### Data extract

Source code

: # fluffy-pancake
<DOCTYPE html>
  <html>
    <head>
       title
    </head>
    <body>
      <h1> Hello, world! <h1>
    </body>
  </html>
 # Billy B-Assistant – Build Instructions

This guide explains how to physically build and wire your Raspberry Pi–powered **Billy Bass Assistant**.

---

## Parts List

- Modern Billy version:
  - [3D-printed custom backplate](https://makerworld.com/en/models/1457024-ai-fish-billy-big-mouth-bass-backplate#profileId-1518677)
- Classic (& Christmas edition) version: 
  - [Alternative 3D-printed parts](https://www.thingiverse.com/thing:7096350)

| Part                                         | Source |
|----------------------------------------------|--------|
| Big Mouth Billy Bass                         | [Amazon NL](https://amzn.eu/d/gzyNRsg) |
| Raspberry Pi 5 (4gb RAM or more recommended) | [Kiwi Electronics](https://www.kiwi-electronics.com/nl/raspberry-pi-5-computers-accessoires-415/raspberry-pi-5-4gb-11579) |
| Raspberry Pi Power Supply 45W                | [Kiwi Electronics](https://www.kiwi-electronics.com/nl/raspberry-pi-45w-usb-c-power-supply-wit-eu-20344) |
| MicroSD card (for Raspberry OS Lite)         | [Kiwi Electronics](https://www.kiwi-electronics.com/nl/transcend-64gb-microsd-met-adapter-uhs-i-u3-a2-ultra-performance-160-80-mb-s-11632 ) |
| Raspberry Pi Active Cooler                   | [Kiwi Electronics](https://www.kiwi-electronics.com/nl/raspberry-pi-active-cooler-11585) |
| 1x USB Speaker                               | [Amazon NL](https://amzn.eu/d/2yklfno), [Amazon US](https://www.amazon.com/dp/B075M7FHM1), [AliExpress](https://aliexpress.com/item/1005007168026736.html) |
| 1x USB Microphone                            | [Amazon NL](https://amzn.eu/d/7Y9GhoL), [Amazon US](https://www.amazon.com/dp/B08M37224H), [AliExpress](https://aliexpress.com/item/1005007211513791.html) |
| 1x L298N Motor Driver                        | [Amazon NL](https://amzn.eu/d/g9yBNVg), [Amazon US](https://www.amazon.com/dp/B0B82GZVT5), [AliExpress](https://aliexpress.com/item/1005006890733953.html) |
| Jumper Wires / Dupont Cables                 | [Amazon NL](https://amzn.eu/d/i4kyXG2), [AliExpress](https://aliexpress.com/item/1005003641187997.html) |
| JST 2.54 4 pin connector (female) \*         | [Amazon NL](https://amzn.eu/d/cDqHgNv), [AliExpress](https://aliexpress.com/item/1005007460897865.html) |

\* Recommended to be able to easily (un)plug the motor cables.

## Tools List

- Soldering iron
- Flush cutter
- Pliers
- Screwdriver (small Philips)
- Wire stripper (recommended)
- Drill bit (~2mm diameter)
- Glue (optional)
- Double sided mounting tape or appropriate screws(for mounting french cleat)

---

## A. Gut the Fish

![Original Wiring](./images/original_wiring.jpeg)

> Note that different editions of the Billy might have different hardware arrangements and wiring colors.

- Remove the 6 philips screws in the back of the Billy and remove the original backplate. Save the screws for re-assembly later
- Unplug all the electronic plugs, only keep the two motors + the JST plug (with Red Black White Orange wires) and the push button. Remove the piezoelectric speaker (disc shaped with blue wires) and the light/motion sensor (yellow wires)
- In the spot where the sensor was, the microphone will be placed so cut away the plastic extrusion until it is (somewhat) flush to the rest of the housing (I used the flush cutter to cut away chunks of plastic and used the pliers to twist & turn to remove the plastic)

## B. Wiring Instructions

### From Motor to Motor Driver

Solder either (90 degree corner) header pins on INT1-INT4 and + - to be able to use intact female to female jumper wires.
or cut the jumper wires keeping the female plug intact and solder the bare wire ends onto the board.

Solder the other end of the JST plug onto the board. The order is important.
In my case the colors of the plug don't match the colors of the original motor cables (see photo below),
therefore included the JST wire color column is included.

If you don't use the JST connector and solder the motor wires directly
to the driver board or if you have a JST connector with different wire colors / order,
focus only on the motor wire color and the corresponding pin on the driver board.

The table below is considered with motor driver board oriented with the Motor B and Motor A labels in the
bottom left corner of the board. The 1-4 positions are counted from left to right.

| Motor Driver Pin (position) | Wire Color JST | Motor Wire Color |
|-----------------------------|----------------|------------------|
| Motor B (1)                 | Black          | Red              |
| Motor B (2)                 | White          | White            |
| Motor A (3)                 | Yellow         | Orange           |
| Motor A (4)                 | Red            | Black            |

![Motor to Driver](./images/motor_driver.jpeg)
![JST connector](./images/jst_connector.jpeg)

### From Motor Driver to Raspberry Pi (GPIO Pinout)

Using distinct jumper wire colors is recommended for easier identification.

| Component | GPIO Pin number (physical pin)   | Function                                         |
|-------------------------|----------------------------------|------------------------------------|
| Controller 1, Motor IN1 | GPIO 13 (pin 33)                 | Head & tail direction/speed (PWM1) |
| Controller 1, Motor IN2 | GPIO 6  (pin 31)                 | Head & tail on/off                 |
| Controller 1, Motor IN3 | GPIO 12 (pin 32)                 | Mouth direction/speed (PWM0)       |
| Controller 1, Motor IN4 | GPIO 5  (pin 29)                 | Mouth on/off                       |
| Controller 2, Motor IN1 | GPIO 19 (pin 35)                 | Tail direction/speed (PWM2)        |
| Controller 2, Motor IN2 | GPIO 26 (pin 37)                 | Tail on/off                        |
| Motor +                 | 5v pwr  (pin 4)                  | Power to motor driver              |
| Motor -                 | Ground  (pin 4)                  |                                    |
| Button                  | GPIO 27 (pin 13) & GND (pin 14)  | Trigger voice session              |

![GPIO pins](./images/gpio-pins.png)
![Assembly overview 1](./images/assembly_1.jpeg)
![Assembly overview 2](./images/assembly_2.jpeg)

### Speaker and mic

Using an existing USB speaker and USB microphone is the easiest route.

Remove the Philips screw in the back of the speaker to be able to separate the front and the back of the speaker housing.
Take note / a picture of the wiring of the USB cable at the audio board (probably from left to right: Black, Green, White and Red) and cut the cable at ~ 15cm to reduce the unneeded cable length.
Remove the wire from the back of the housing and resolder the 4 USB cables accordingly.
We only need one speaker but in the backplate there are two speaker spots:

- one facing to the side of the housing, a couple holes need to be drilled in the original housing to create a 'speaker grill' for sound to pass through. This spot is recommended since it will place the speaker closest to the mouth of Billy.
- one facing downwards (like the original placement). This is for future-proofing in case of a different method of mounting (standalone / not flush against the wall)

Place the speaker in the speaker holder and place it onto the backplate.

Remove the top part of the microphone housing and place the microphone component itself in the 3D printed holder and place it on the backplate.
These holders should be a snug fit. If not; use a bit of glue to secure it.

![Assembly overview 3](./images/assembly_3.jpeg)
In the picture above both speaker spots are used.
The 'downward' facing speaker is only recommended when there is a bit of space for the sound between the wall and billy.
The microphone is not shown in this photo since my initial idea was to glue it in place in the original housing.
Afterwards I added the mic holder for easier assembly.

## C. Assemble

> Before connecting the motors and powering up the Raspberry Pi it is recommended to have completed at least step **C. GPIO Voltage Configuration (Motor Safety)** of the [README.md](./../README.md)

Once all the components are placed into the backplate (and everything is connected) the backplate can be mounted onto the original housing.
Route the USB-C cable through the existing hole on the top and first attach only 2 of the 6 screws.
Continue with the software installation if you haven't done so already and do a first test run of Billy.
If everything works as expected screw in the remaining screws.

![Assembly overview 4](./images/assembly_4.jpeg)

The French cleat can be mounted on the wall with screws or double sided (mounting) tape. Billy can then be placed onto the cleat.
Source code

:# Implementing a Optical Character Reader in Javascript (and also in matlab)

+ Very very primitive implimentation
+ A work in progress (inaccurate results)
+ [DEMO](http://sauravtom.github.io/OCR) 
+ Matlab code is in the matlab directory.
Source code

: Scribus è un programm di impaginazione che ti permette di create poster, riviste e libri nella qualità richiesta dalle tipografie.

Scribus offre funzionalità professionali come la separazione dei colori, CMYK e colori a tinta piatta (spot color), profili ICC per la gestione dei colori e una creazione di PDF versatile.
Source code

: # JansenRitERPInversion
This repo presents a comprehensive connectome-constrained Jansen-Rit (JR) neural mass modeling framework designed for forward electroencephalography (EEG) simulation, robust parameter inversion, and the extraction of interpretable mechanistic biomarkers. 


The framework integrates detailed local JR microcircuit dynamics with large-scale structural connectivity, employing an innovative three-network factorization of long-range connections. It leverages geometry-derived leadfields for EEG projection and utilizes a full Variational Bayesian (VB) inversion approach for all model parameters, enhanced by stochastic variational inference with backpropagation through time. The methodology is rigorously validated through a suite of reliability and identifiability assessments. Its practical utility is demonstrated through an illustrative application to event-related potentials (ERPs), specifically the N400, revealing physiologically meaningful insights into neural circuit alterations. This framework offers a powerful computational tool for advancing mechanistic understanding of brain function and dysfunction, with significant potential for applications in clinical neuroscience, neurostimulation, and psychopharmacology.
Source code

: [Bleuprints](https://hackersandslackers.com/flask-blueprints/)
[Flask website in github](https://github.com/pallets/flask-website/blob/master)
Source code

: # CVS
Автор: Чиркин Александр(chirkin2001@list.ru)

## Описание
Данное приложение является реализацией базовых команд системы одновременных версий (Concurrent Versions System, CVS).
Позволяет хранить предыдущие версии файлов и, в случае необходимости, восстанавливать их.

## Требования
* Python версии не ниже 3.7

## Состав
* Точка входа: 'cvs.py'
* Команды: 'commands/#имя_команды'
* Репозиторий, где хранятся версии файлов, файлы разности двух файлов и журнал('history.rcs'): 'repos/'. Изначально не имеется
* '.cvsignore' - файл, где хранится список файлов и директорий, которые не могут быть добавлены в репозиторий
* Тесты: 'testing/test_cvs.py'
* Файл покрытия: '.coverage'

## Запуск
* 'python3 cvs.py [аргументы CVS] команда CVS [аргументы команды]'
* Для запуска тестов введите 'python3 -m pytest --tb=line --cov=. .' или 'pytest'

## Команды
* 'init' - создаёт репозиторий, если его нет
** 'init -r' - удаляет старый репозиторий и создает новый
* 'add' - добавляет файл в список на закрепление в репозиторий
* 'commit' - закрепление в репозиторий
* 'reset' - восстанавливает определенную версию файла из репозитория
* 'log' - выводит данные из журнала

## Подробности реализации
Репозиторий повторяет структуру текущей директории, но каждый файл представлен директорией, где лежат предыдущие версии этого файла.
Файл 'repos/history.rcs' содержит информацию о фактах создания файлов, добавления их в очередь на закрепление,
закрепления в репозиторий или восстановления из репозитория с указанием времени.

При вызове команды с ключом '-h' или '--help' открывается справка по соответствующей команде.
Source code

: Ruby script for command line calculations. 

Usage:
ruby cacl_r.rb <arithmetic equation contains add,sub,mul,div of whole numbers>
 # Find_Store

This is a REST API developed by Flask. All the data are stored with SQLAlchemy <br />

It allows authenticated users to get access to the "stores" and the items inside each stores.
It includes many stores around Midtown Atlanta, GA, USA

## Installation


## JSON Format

### Assignment
Please return every line from the one that contains "This is a REST" through the end of the entries, exactly, leaving out all others.

### Response area
This is a REST API developed by Flask. All the data are stored with SQLAlchemy <br />

It allows authenticated users to get access to the "stores" and the items inside each stores.
It includes many stores around Midtown Atlanta, GA, USA

## Installation


## JSON Format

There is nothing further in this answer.